Monday, December 21, 2009

Supreme Being, Absolute


Confucianism has an Absolute that is called Heaven. Obviously Heaven is a translation, but it's unlike many other Confucian concepts which are introduced to the West with their Chinese word and are then roughly translated. The Chinese word remains as part of explaining and naming the concept. Implied in this continued use of the Chinese word is that the translation is an inexact approximation of the concept.  Use of the Chinese word reminds you that you need to hold the concept loosely in your mind until you can build a context for it.

Li is explained using the Chinese word. Li is the concept of using ritual and propriety to honor family members, ancestors and rulers. Ren receives the same treatment, it represents the ideal relationship between two people.

Heaven, however, is often used without its Chinese name, Tien or Tian. Perhaps because Tien is a word with many interpretations. Sometimes when it is used as a pair with Earth as in, Heaven and Earth, it sound very much like the Heaven of Christian terms. I am not sure why the word Heaven is used in this way since it causes confusion in Western minds.

When Tien is used in a traditional folk way it is a spirit place where the ancestors are ruled over by a supreme ancestor (Shang Ti). (Smith 183) With the ancestors there, Heaven is a spirit rendition of our world, with its own version of influence peddling (take care and reverence your ancestors and they will help you). Ancestors can be influenced with money and favorite foods. This way of looking at heaven has roots that predate Confucianism. All Chinese religions refer to this Heaven and the ancestors in it. Huston Smith's take on Confucianism was that the balance in Chinese society had grown to cede too much control to Heaven. Confucianism brought Chinese thought back into the world; back to Earth. (185)

Heaven in Chinese history has a special connection to Kings and Rulers. The Kings were connected to Heaven in a way that others were not, making them a kind of nexus with Heaven. A King's ancestors were powerful semi-divinities in Heaven. Confucianism democratized Heaven a bit, giving more people access to their ancestors and a way to impact and connect with Heaven. A King's ancestors would be higher up in the hierarchy of Heaven then your ancestors but you still were connected. This access to Heaven was always a special responsibility of Kings and Emperors but was still available to all with identifiable ancestors.

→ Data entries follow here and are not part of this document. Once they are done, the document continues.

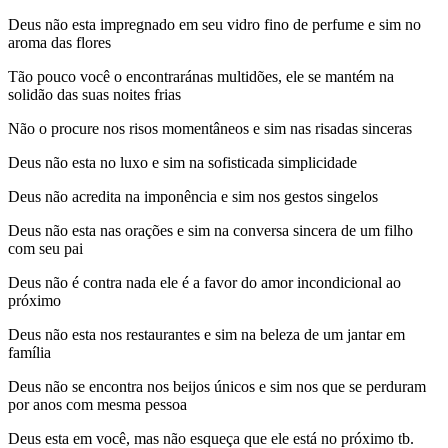
Deus não esta impregnado em seu vidro fino de perfume e sim no
aroma das flores
Tão pouco você o encontraránas multidões, ele se mantém na
solidão das suas noites frias
Não o procure nos risos momentâneos e sim nas risadas sinceras
Deus não esta no luxo e sim na sofisticada simplicidade
Deus não acredita na imponência e sim nos gestos singelos
Deus não esta nas orações e sim na conversa sincera de um filho
com seu pai
Deus não é contra nada ele é a favor do amor incondicional ao
próximo
Deus não esta nos restaurantes e sim na beleza de um jantar em
família
Deus não se encontra nos beijos únicos e sim nos que se perduram
por anos com mesma pessoa
Deus esta em você, mas não esqueça que ele está no próximo tb.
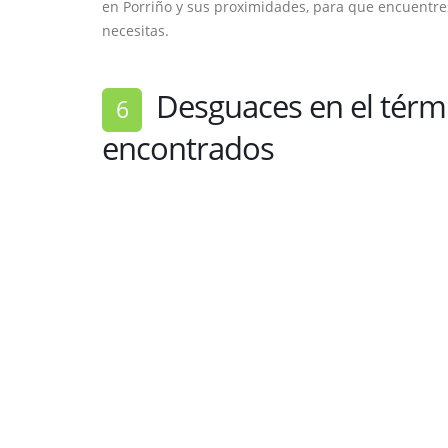
en Porriño y sus proximidades, para que encuentr
necesitas.
Desguaces en el térmi
6
encontrados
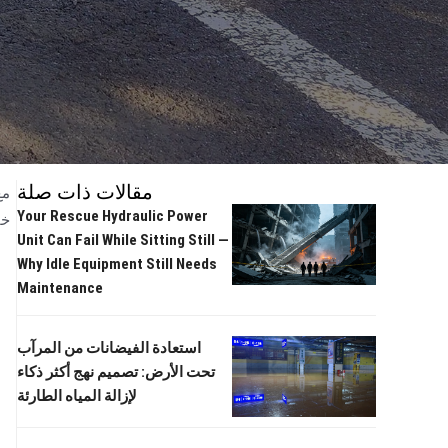
مقالات ذات صلة
مع
Your Rescue Hydraulic Power
خا
Unit Can Fail While Sitting Still —
Why Idle Equipment Still Needs
Maintenance
استعادة الفيضانات من المرآب
تحت الأرض: تصميم نهج أكثر ذكاء
لإزالة المياه الطارئة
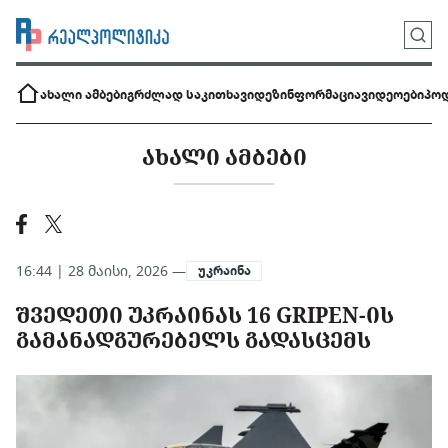
ახალი ამბები
გრძლად საკითხავი
დეზინფორმაცია
ვიდეოები
პოდ
ᲐᲮᲐᲚᲘ ᲐᲛᲑᲔᲑᲘ
16:44 | 28 მაისი, 2026 —
უკრაინა
ᲨᲕᲔᲓᲔᲗᲘ ᲣᲙᲠᲐᲘᲜᲐᲡ 16 GRIPEN-ᲘᲡ
ᲒᲐᲛᲐᲜᲐᲓᲒᲣᲠᲔᲑᲔᲚᲡ ᲒᲐᲓᲐᲡᲪᲔᲛᲡ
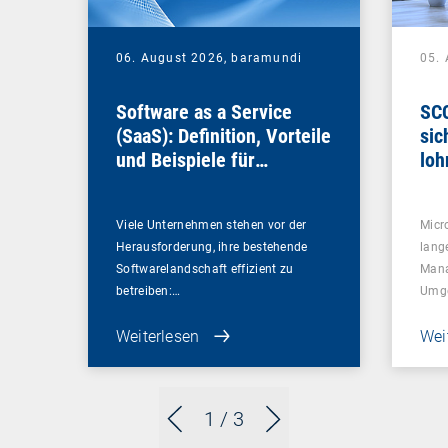
06. August 2026,
baramundi
05.
Software as a Service
SCC
(SaaS): Definition, Vorteile
sic
und Beispiele für
loh
Unternehmen
Viele Unternehmen stehen vor der
Micr
Herausforderung, ihre bestehende
lang
Softwarelandschaft effizient zu
Mana
betreiben:…
Umg
Weiterlesen
Wei
1
/ 3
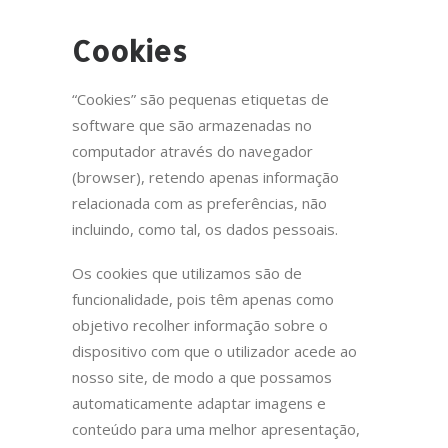
Cookies
“Cookies” são pequenas etiquetas de
software que são armazenadas no
computador através do navegador
(browser), retendo apenas informação
relacionada com as preferências, não
incluindo, como tal, os dados pessoais.
Os cookies que utilizamos são de
funcionalidade, pois têm apenas como
objetivo recolher informação sobre o
dispositivo com que o utilizador acede ao
nosso site, de modo a que possamos
automaticamente adaptar imagens e
conteúdo para uma melhor apresentação,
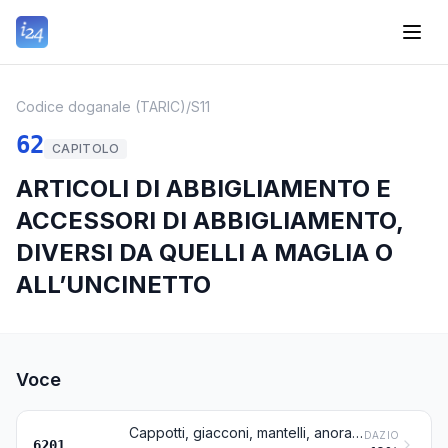
Codice doganale (TARIC)
/
S11
62
CAPITOLO
ARTICOLI DI ABBIGLIAMENTO E
ACCESSORI DI ABBIGLIAMENTO,
DIVERSI DA QUELLI A MAGLIA O
ALL’UNCINETTO
Voce
Cappotti, giacconi, mantelli, anorak (comprese le giacche da sci), giacche a vento , giacche antivento e articoli simili, per uomo o ragazzo, diversi da quelli della voce 6203
DAZIO
6201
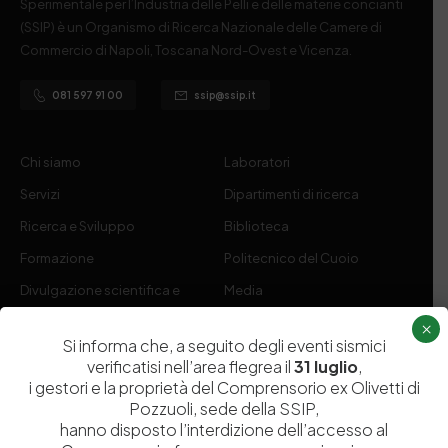
Sperimentale per l’Industria delle Pelli e delle materie concianti
(SSIP) è un Organismo di Ricerca Nazionale delle Camere di
Commercio di Napoli, Toscana Nord-Ovest e Vicenza.
081 597 91 00
ssip@ssip.it
Chi siamo
Laboratori
Servizi
Dipartimenti di ricerca
Ricerca e Sviluppo
Biblioteca
Formazione
Politecnico del Cuoio
Divulgazione scientifica e
Media
documentazione
×
Si informa che, a seguito degli eventi sismici
Tutela Whistleblowing
Contribuenti
verificatisi nell’area flegrea il
31 luglio
,
Amministrazione Trasparente
Contatti
i gestori e la proprietà del Comprensorio ex Olivetti di
Pozzuoli, sede della SSIP,
hanno disposto l’interdizione dell’accesso al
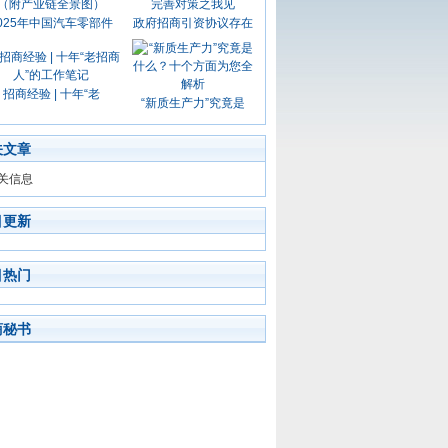
025年中国汽车零部件
政府招商引资协议存在
招商经验 | 十年“老
“新质生产力”究竟是
关文章
关信息
目更新
目热门
商秘书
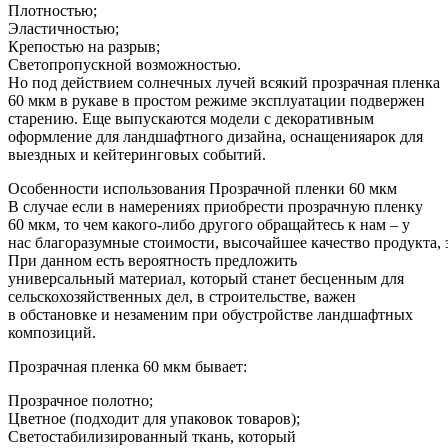
Плотностью;
Эластичностью;
Крепостью на разрыв;
Светопропускной возможностью.
Но под действием солнечных лучей всякий прозрачная пленка
60 мкм в рукаве в простом режиме эксплуатации подвержен
старению. Еще выпускаются модели с декоративным
оформление для ландшафтного дизайна, оснащенияарок для
выездных и кейтеринговых событий.
Особенности использования Прозрачной пленки 60 мкм
В случае если в намерениях приобрести прозрачную пленку
60 мкм, то чем какого-либо другого обращайтесь к нам – у
нас благоразумные стоимости, высочайшее качество продукта, 
При данном есть вероятность предложить
универсальный материал, который станет бесценным для
сельскохозяйственных дел, в строительстве, важен
в обстановке и незаменим при обустройстве ландшафтных
композиций.
Прозрачная пленка 60 мкм бывает:
Прозрачное полотно;
Цветное (подходит для упаковок товаров);
Светостабилизированный ткань, который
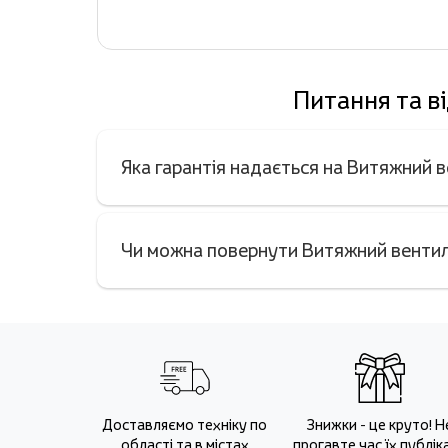
Питання та в
Яка гарантія надається на Витяжний
Чи можна повернути Витяжний вентил
Доставляємо техніку по
Знижки - це круто! Н
області та в містах
прогавте час їх публіка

Just as the Christian concept of a monotheistic God can range from the very personal to the highly theoretical, Heaven does also. Some Confucianists, now and in the past, regard Heaven as an ideal rather than actual, and ancestor worship as a way of connecting with their heritage. Tien is as plastic as Western concepts of God. One translation of Tien is "an impersonal force that watches over human affairs" (Fieser 160).

Neo-Confucianists of the Middle Ages mixed in more of Buddhism and Daoism into Chinese religion. The connection with Heaven still involved the ancestors but the way of connection was influenced by the idea of qi. Mencius, an early Confucian sage who lived between 400-300 BCE thought that by living a very good life of honor and right relationship one would create a "flood-like qi" that would "...fill the space between Heaven and Earth. It is a qi which unites rightness and the Way" (Armstrong 305). In other words, how one lived in right relation, with ren, created qi which connected one powerfully with Heaven. The ideal was a life that made the connection with Heaven a seamless continuum.